Methods

Data for this project will be gathered and analyzed using social science and remote sensing methods combined with climate data, and then will be used to construct a mixed-effects model. This model will be used to produce simulations according to scenarios of change in key social, policy, and climate variables (see figure below for an overview and relationship among methods.)

In order to test our hypotheses on the interactive effects of different land uses, settlement patterns, and climate on escaped fire frequency and extent, we will select eight 2,500 ha study sites that represent combinations of all independent variables (see Location for further details) .

 

Social and physical data

During the dry season months, smallholders clear new fields and pastures and leave the slash to dry in the clearing. Towards the end of the dry season, generally between the last weeks of August through September and early October, and at times up to early November, they burn the fields. In the same period, large pastures are burned.

The first data collection activity will establish a baseline of data on households, their size and composition, on rural and urban residence and visits made to the city, migration histories, and uses of fire, including how and by whom decisions are made to burn, who else is informed and what measures, if any, are used to ensure “safe” fires. We will also obtain baseline data on the history and extent of escaped fires, crops and property lost to fires, compensation (if any) paid, community implementation of fire control methods, and historical land configurations and land-use. Our schedule of field data collection is designed around the burning season from March – June 2011 and 2012. In addition, we will use GPS to locate individual farms, large scale agricultural land parcels, and pastures.

Throughout the project we will collect and compile data available from archival sources, especially in the cities of Pucallpa and Iquitos. We will focus on the histories of regional settlement, land-use policy and land-use change. We will also gather information on socioeconomic variables that may have influenced agricultural commodities and the development of lands and communities in Ucayali.

Climate data and analyses

A first set of activities will be focused in establishing daily rainfall datasets for the study region with as many weather stations as possible. We will look for stations with the longest historical records in order to characterize different temporal scales of observed climate variability (inter-annual, decadal, longer term).

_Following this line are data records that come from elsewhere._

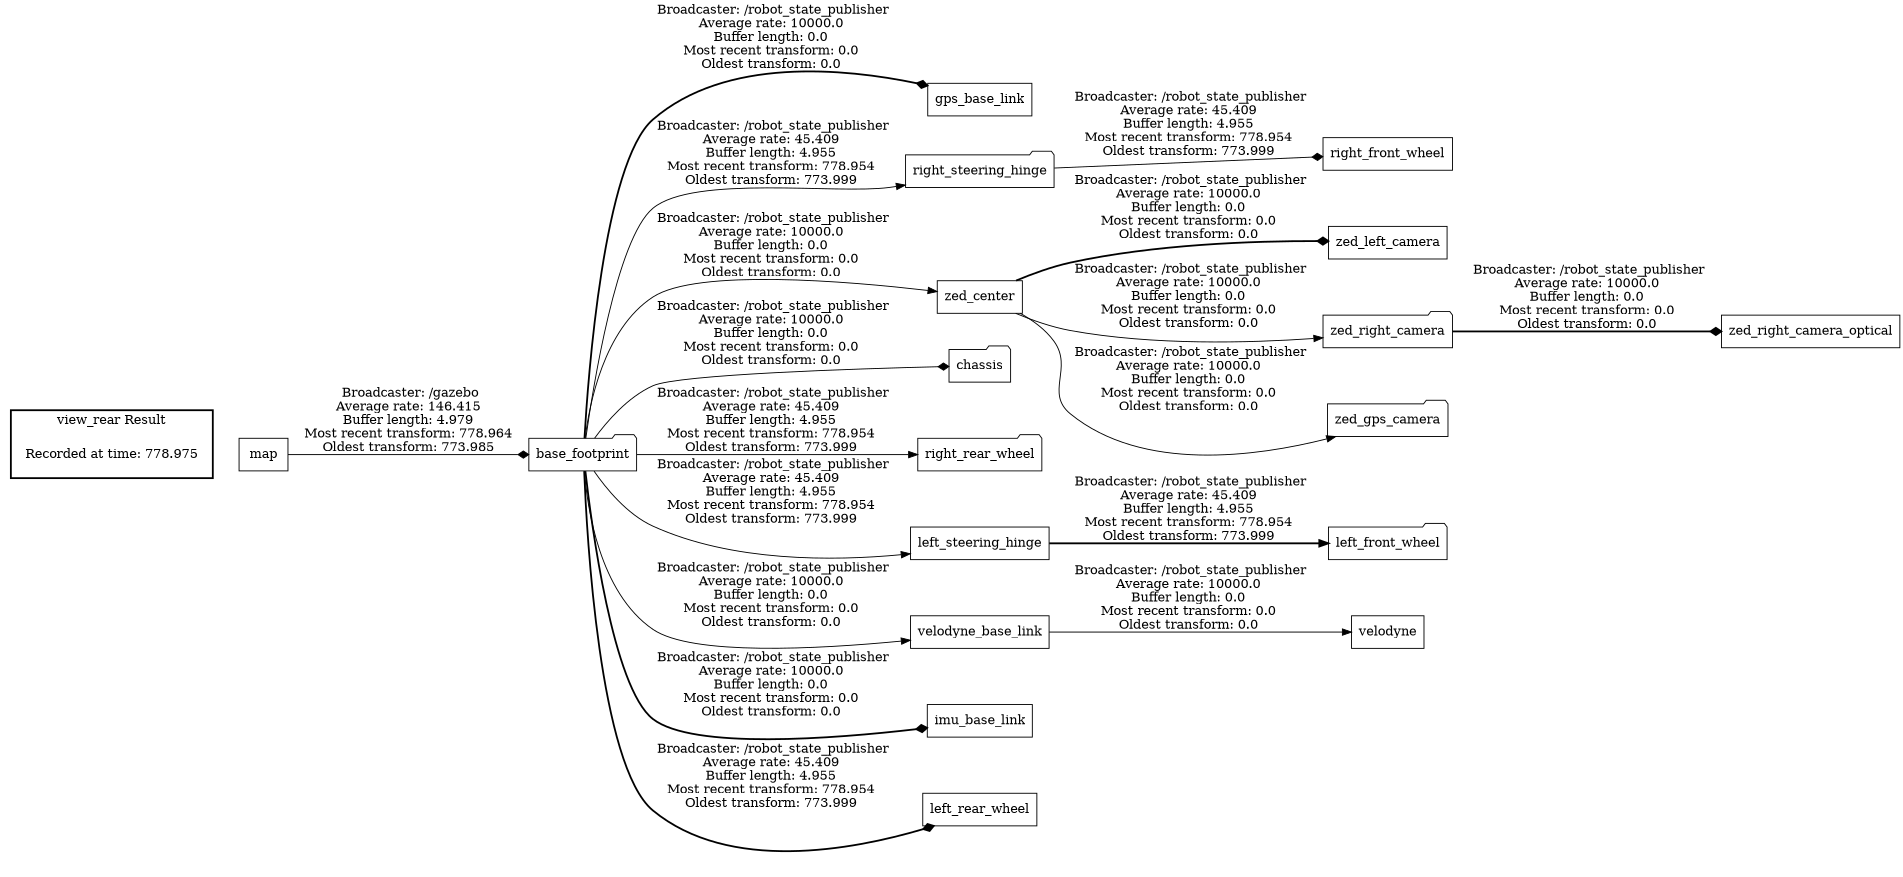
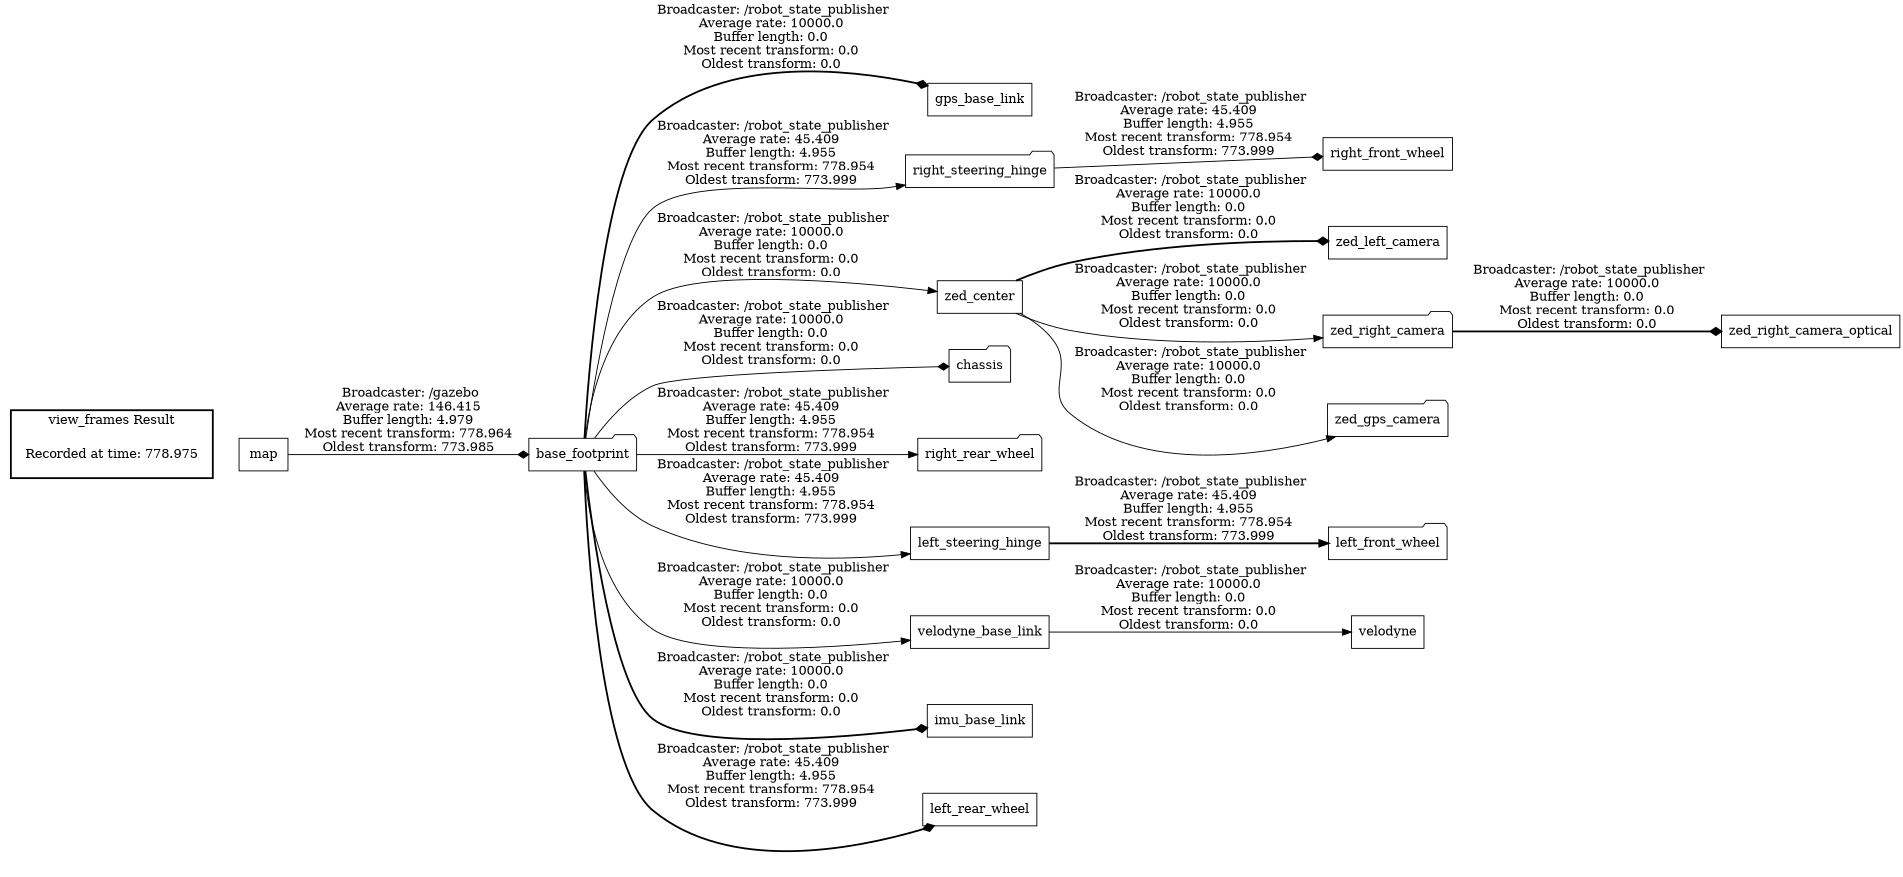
  digraph {
    rankdir=LR
    node [shape=box]
    edge [style=solid arrowhead=normal]
    "Recorded at time: 778.975" [shape=plaintext]
    map
    base_footprint [shape=folder]
    gps_base_link
    right_steering_hinge [shape=folder]
    zed_center
    chassis [shape=folder]
    right_rear_wheel [shape=folder]
    left_steering_hinge
    velodyne_base_link
    imu_base_link
    left_rear_wheel
    right_front_wheel
    zed_left_camera
    zed_right_camera [shape=folder]
    n16 [label=zed_gps_camera shape=folder]
    left_front_wheel [shape=folder]
    velodyne
    zed_right_camera_optical
    subgraph cluster_1 {
      color=black
-     label="view_rear Result"
+     label="view_frames Result"
      style=bold
      "Recorded at time: 778.975"
    }
    "Recorded at time: 778.975" -> map [style=invis arrowhead=""]
    map -> base_footprint [arrowhead=diamond label=" Broadcaster: /gazebo\nAverage rate: 146.415\nBuffer length: 4.979\nMost recent transform: 778.964\nOldest transform: 773.985\n"]
    base_footprint -> gps_base_link [arrowhead=diamond label=" Broadcaster: /robot_state_publisher\nAverage rate: 10000.0\nBuffer length: 0.0\nMost recent transform: 0.0\nOldest transform: 0.0\n" style=bold]
    base_footprint -> right_steering_hinge [label=" Broadcaster: /robot_state_publisher\nAverage rate: 45.409\nBuffer length: 4.955\nMost recent transform: 778.954\nOldest transform: 773.999\n"]
    base_footprint -> zed_center [label=" Broadcaster: /robot_state_publisher\nAverage rate: 10000.0\nBuffer length: 0.0\nMost recent transform: 0.0\nOldest transform: 0.0\n"]
    base_footprint -> chassis [arrowhead=diamond label=" Broadcaster: /robot_state_publisher\nAverage rate: 10000.0\nBuffer length: 0.0\nMost recent transform: 0.0\nOldest transform: 0.0\n"]
    base_footprint -> right_rear_wheel [label=" Broadcaster: /robot_state_publisher\nAverage rate: 45.409\nBuffer length: 4.955\nMost recent transform: 778.954\nOldest transform: 773.999\n"]
    base_footprint -> left_steering_hinge [label=" Broadcaster: /robot_state_publisher\nAverage rate: 45.409\nBuffer length: 4.955\nMost recent transform: 778.954\nOldest transform: 773.999\n"]
    base_footprint -> velodyne_base_link [label=" Broadcaster: /robot_state_publisher\nAverage rate: 10000.0\nBuffer length: 0.0\nMost recent transform: 0.0\nOldest transform: 0.0\n"]
    base_footprint -> imu_base_link [arrowhead=diamond label=" Broadcaster: /robot_state_publisher\nAverage rate: 10000.0\nBuffer length: 0.0\nMost recent transform: 0.0\nOldest transform: 0.0\n" style=bold]
    base_footprint -> left_rear_wheel [arrowhead=diamond label=" Broadcaster: /robot_state_publisher\nAverage rate: 45.409\nBuffer length: 4.955\nMost recent transform: 778.954\nOldest transform: 773.999\n" style=bold]
    right_steering_hinge -> right_front_wheel [arrowhead=diamond label=" Broadcaster: /robot_state_publisher\nAverage rate: 45.409\nBuffer length: 4.955\nMost recent transform: 778.954\nOldest transform: 773.999\n"]
    zed_center -> zed_left_camera [arrowhead=diamond label=" Broadcaster: /robot_state_publisher\nAverage rate: 10000.0\nBuffer length: 0.0\nMost recent transform: 0.0\nOldest transform: 0.0\n" style=bold]
    zed_center -> zed_right_camera [label=" Broadcaster: /robot_state_publisher\nAverage rate: 10000.0\nBuffer length: 0.0\nMost recent transform: 0.0\nOldest transform: 0.0\n"]
    zed_center -> n16 [label=" Broadcaster: /robot_state_publisher\nAverage rate: 10000.0\nBuffer length: 0.0\nMost recent transform: 0.0\nOldest transform: 0.0\n"]
    left_steering_hinge -> left_front_wheel [label=" Broadcaster: /robot_state_publisher\nAverage rate: 45.409\nBuffer length: 4.955\nMost recent transform: 778.954\nOldest transform: 773.999\n" style=bold]
    velodyne_base_link -> velodyne [label=" Broadcaster: /robot_state_publisher\nAverage rate: 10000.0\nBuffer length: 0.0\nMost recent transform: 0.0\nOldest transform: 0.0\n"]
    zed_right_camera -> zed_right_camera_optical [arrowhead=diamond label=" Broadcaster: /robot_state_publisher\nAverage rate: 10000.0\nBuffer length: 0.0\nMost recent transform: 0.0\nOldest transform: 0.0\n" style=bold]
  }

Analyses will be conducted to statistically characterize the observed changes in the total annual rainfall, rainfall seasonality (e.g., dryer dry seasons) and variability (e.g., more frequent and/or longer dryspells—consecutive days with no rainfall). This will allow us to assess which climate variables to use in the fire incidence model and in the development of climate scenarios.

Remote sensing data

We will assemble a time series of Landsat data from the early 1990s to the present for each of the study areas. The land cover change will be identified using a decision tree classifier (Hansen et al. 1996), a standard approach in image analysis. We will identify the land cover (plantation, forest, cropland) based on field data and phenological signal (Morton et al. 2006). Each study area will be characterized according to the size of clearings, land use following clearing, and land use history. Very high resolution data, such as Quickbird, will allow additional calibration and validation.

The active fire product from the MODIS (Moderate Resolution Imaging Spectroradiometer) sensor (Justice et al. 2002) will provide a time series of fire over the study sites. These data will allow us to quantify the fire frequency and persistence associated with small-scale farming, large cropland areas, large pastures, and plantations. Remotely sensed active fire data will be confirmed in the field for a subset of fires. Depending on the validation of the fire data with field data, we will subsequently overlay observations of active fire on classified images of the study areas to quantify the fire associated in each land use type. In combination with the field data, these observations will help quantify the land use adjacent to the escaped fires.

Modeling fire incidence

To project fire activity in the study region, we will rely on time series data of fire activity detected using remotely sensed images or recorded from the ground to predict the number of fires within each farm and area burned as a function of physical, environmental, and social factors. Since our unit of analysis (response variable) is the number of fires in farm per year, we will not model spatial contagion or fire spread. We will obtain climate data as described above. Road data is available from the regional government. We will use a mixed effects model to understand the dependence of fire occurrence on physical and social variables. We will use logistic regression together with historical land use data from our surveys to assess whether on land abandonment to determine whether increasing fire incidence leads to increased probability of land abandonment.